Fourth: The future complements the successes of the present

The future holds many ambitions to be achieved to complete the vision with its various achievements, which was set by Prince Mohammed bin Salman through his presidency of the Council of Economic and Development Affairs, by launching the second phase of the process of achieving the Kingdom’s Vision 2030, which begins in 2021 and continues until 2025.

  The vision puts in mind maintaining the momentum required to continue reforms on the one hand and advancing the targeted achievement on the other hand, which the Council drew in three main axes without going into the exact details of the work methodology, which are:

The first: restructuring some of the current programs, and establishing other programs to keep pace with the requirements of the next stage, such as the establishment of the “Health Sector Transformation” program, which aims to restructure the health sector into a comprehensive health system to achieve the aspirations of the vision.
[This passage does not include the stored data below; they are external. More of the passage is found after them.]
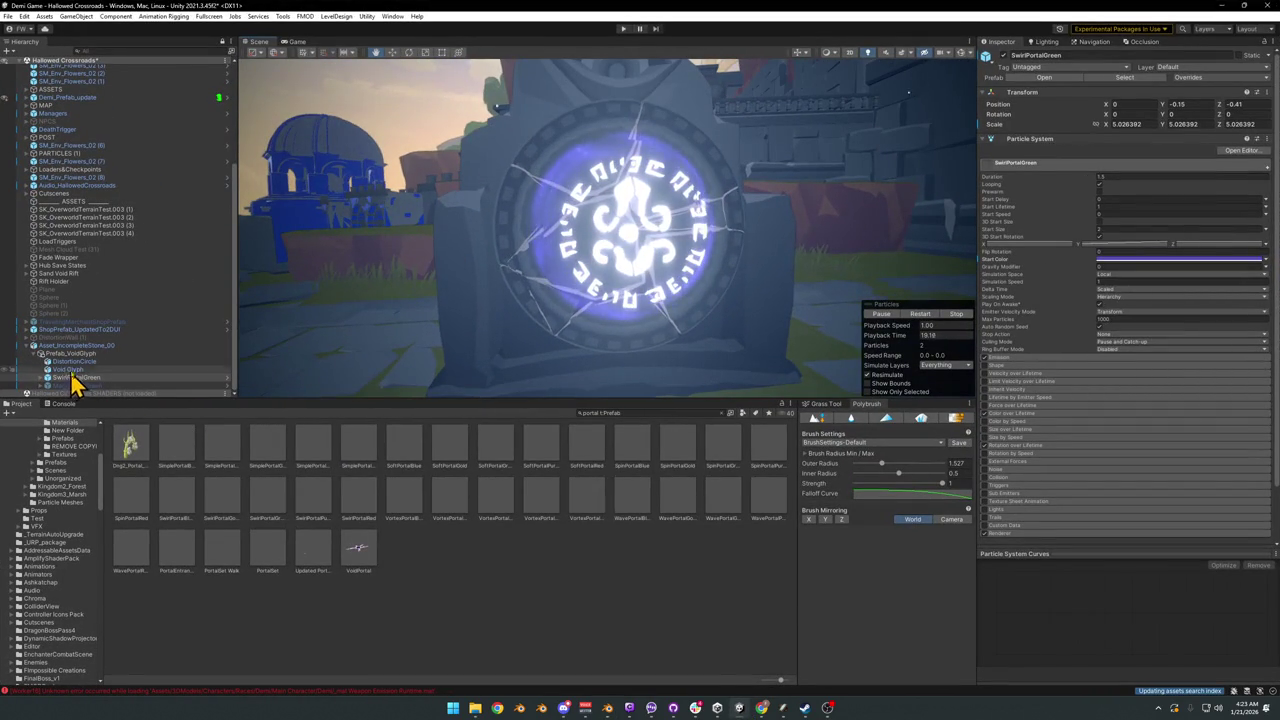
pyautogui.click(68, 369)
pyautogui.click(72, 361)
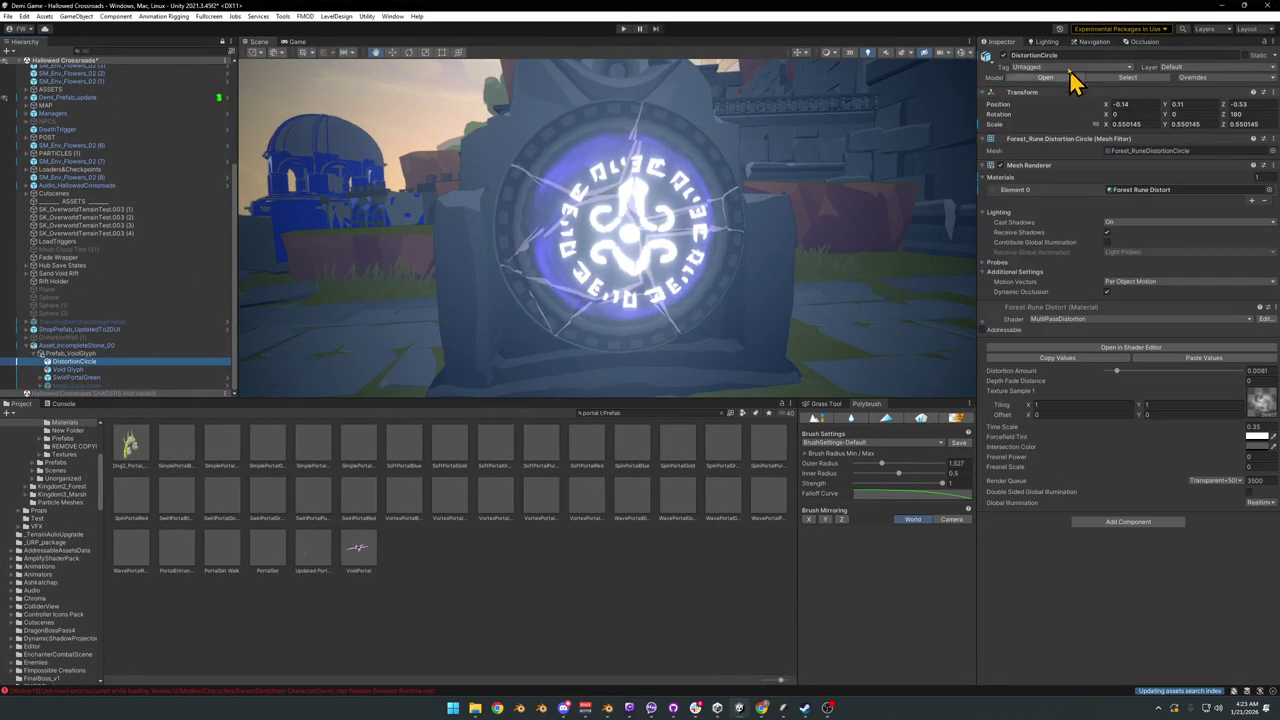
pyautogui.click(1001, 55)
pyautogui.moveTo(773, 198)
pyautogui.keyDown('alt'); pyautogui.mouseDown()
pyautogui.moveTo(751, 227)
pyautogui.moveTo(448, 229)
pyautogui.mouseUp(); pyautogui.keyUp('alt')
pyautogui.scroll(3, 745, 228)
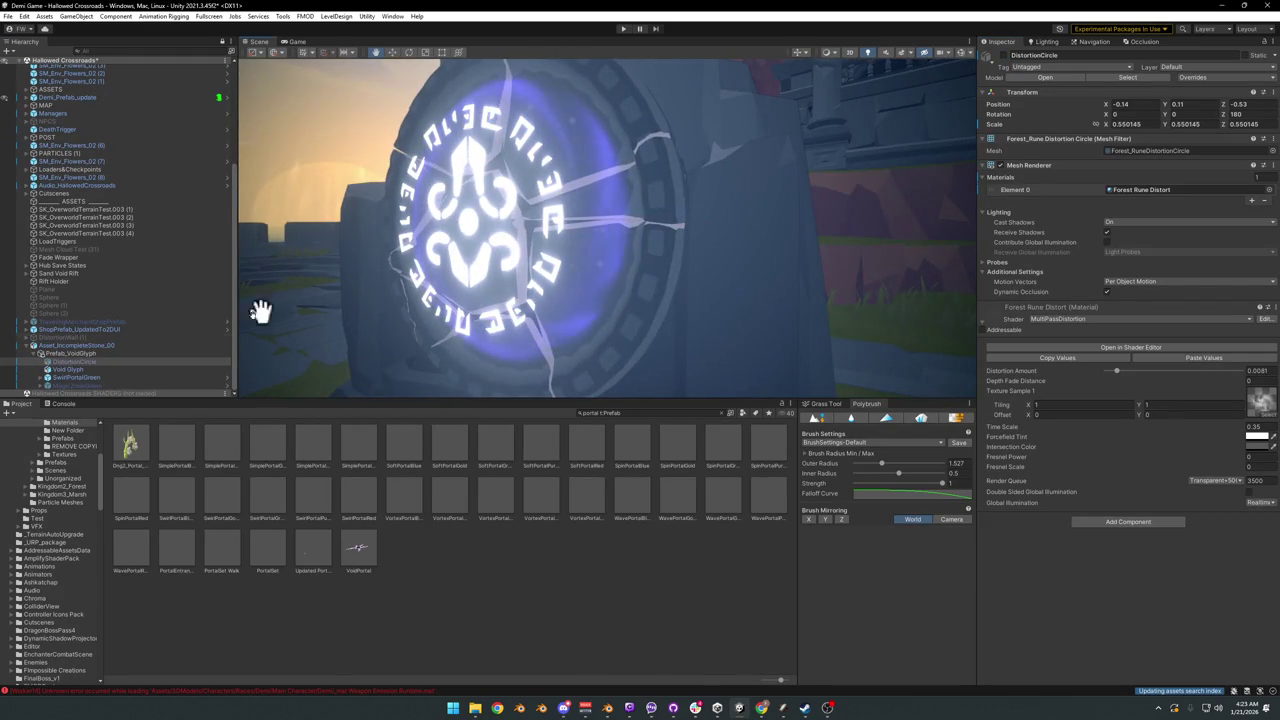
# Step: Lower the Void Glyph to position 0, 0.04, -0.38, centred in the portal stone
pyautogui.click(104, 355)
pyautogui.moveTo(458, 246)
pyautogui.keyDown('alt'); pyautogui.mouseDown()
pyautogui.moveTo(520, 286)
pyautogui.moveTo(571, 276)
pyautogui.moveTo(610, 308)
pyautogui.mouseUp(); pyautogui.keyUp('alt')
pyautogui.press('x')
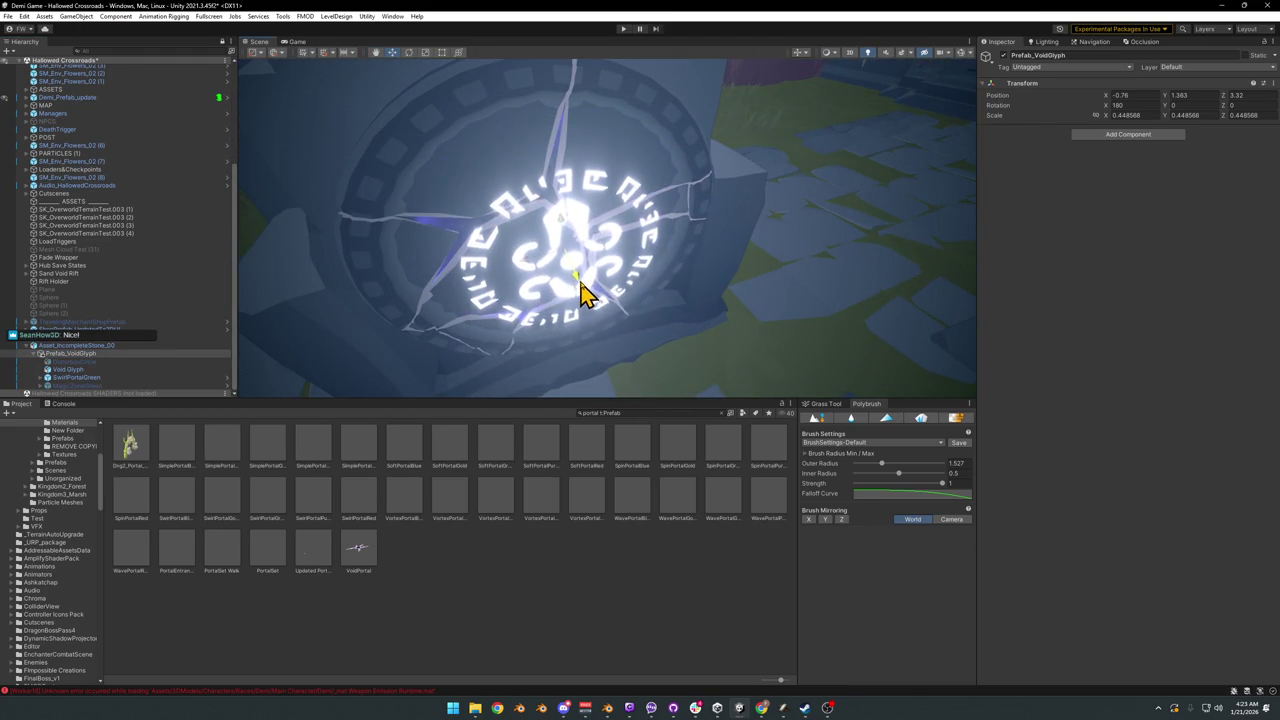
pyautogui.click(86, 368)
pyautogui.keyDown('shift'); pyautogui.click(80, 377); pyautogui.keyUp('shift')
Second: Giving flexibility to the implementation schedules of some programs, setting priorities for implementing initiatives, and enabling changes related to legislative policies.

The third: Transferring the initiatives of the programs “Strengthening the National Character”, “Leadership of National Companies” and “Strategic Partnerships” to the programs and entities associated with them, after the programs achieved most of their goals in the first five years of the vision, and the need to preserve their independence in the next stage was eliminated.

In light of all of the above, we conclude that what has been achieved five years after the launch of the Kingdom’s Vision 2030 represents an important turning point in the course of the development process pursued by the Kingdom, which has been able to achieve many goals, execute numerous achievements and even face many challenges.

 This was indicated by Crown Prince Mohammed bin Salman, who said: “Vision 2030 has been able to achieve exceptional achievements and address structural challenges in just five years.”

 Here, the role of the Saudi political leadership emerges with its usual wisdom, far-reaching insight, and piercing vision, as it was able to steer the ship in a cohesive sea of ​​waves, to face challenges and achieve achievements, and even chart paths to complete the steps of the future, all of which benefits the Saudi citizen.